INSTRUCTION
Retype the records below exactly as given, but only from the first line through the line with "h|*Description*", and without the pictures.

MATERIAL PROVIDED
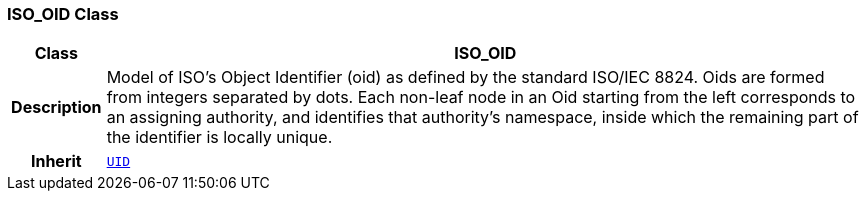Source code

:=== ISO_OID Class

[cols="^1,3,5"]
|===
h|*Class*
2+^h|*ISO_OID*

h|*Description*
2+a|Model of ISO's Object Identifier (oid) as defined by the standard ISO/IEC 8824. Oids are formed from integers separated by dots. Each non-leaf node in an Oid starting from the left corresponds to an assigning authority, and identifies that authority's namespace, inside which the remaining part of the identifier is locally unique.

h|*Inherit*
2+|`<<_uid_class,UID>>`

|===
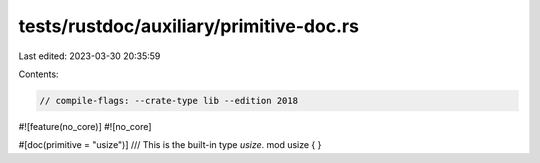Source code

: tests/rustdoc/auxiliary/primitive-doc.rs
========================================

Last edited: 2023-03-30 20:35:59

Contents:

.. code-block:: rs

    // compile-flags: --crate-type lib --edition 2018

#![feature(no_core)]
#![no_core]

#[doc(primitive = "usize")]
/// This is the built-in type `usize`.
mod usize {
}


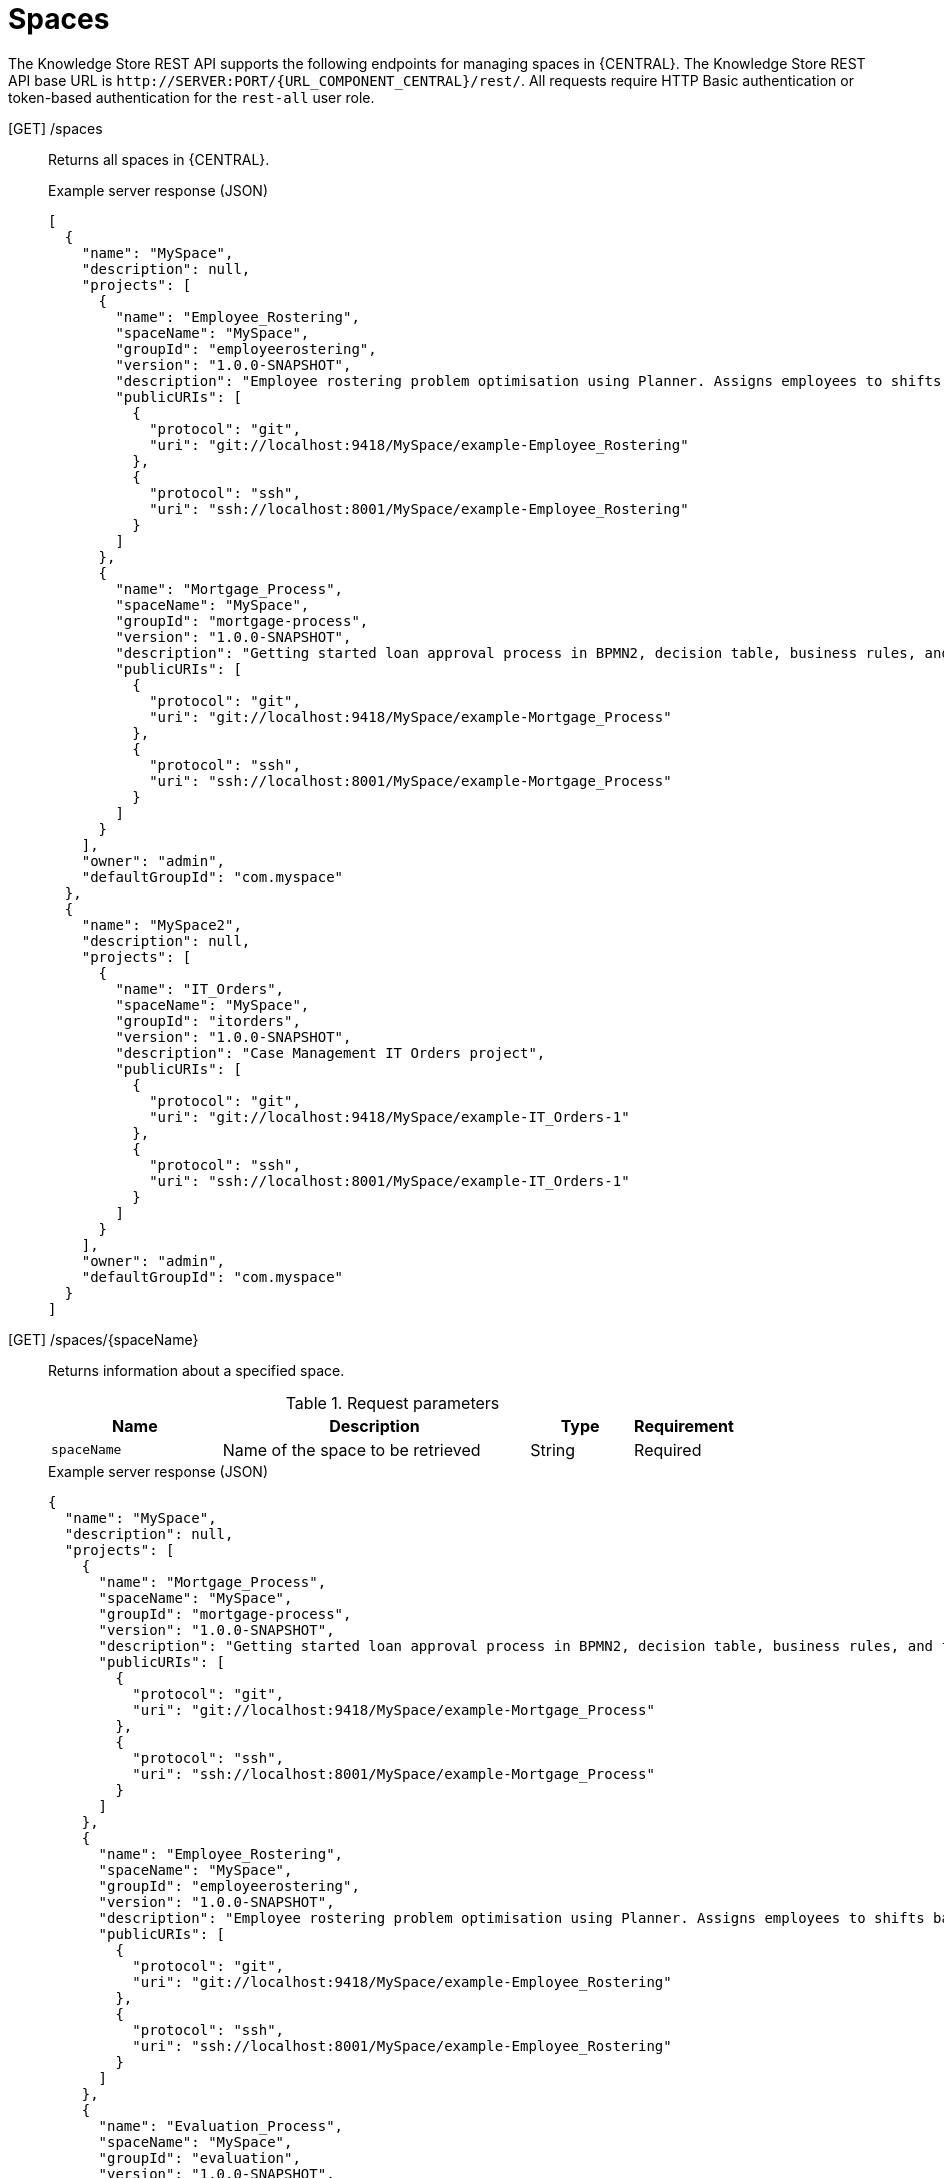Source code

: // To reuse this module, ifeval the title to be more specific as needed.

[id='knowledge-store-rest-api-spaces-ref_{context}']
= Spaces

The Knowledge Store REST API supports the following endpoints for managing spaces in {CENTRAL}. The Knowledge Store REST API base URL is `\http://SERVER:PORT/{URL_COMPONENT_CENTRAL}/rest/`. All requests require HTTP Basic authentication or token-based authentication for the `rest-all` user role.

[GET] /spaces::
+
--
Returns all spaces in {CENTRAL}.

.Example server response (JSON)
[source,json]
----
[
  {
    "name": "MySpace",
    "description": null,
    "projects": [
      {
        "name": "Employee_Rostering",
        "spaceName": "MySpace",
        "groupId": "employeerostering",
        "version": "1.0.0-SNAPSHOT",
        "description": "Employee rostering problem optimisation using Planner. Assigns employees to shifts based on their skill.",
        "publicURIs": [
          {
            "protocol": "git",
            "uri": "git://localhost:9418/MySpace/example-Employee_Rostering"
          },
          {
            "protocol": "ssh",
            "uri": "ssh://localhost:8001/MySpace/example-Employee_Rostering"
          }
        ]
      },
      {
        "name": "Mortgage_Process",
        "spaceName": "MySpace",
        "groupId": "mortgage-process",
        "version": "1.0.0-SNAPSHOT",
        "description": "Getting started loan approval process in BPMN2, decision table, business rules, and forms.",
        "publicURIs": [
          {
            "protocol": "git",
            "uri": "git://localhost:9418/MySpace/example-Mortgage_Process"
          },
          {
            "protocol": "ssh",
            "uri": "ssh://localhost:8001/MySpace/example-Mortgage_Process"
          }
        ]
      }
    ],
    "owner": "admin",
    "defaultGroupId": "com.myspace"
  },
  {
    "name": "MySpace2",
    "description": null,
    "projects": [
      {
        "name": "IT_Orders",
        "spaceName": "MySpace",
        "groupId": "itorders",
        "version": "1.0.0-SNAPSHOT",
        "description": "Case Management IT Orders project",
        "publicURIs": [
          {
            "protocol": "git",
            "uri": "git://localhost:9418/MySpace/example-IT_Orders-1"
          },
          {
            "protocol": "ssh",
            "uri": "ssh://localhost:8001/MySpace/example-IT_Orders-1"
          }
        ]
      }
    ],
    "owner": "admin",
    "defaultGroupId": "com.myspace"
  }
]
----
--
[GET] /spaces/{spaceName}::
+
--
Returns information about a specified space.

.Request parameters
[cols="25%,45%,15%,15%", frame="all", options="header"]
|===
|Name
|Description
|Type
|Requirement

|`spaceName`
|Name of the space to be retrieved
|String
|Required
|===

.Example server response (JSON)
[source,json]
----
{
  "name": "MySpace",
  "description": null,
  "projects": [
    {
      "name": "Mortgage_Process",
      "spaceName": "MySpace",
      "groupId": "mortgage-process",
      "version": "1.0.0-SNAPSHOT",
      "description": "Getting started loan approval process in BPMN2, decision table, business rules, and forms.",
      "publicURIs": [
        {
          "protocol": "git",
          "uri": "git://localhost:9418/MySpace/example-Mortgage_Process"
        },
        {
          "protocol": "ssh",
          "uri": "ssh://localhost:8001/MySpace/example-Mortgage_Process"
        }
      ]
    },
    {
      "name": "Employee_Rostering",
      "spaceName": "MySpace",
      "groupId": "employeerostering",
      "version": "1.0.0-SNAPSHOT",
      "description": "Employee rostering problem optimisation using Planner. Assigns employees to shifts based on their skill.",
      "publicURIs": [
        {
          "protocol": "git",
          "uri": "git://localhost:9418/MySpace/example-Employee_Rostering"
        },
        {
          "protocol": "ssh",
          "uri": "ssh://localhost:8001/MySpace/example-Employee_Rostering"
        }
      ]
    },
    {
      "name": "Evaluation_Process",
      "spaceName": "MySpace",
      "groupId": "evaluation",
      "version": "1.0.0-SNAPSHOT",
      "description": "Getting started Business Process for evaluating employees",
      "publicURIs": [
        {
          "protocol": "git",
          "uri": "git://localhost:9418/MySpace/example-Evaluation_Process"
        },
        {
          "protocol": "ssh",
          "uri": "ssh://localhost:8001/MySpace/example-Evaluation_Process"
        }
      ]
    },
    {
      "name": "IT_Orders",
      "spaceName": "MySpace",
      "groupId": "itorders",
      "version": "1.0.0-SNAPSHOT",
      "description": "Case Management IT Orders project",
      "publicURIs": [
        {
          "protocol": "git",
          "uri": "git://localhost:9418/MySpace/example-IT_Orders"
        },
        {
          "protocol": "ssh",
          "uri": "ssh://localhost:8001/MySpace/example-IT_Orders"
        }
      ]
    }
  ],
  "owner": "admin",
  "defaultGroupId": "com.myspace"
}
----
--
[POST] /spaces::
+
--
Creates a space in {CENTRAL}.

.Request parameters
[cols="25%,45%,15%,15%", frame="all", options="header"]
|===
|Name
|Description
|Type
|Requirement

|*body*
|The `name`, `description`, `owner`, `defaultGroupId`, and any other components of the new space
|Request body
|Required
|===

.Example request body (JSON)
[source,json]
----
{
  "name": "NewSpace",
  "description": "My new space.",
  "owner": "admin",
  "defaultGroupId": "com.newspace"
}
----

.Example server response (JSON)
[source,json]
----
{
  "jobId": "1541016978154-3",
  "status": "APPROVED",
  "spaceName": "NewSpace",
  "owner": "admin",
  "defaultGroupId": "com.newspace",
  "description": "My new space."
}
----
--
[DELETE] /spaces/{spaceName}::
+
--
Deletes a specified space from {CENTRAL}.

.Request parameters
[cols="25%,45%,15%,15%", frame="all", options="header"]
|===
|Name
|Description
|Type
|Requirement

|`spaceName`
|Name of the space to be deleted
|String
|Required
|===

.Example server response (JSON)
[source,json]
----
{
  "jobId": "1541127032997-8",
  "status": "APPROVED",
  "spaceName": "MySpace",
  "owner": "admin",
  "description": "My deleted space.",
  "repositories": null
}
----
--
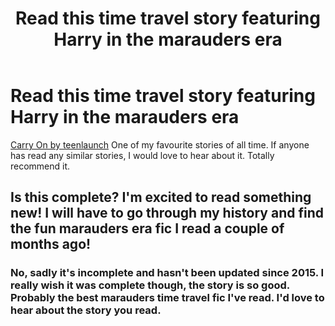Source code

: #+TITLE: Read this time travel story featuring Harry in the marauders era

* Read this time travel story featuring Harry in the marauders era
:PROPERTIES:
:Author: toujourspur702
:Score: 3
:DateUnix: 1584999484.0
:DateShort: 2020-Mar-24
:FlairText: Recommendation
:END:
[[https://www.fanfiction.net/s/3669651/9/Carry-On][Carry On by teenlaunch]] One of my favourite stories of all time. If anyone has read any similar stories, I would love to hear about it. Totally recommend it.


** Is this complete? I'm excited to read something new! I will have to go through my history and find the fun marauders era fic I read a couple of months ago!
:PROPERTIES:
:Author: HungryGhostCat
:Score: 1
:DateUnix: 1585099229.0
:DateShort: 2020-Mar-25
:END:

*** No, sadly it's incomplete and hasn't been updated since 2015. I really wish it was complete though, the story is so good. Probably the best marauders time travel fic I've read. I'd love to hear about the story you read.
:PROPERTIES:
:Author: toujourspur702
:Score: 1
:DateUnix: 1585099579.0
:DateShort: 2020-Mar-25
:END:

RESPONSE BOX
Source code

:=== ISO_OID Class

[cols="^1,3,5"]
|===
h|*Class*
2+^h|*ISO_OID*

h|*Description*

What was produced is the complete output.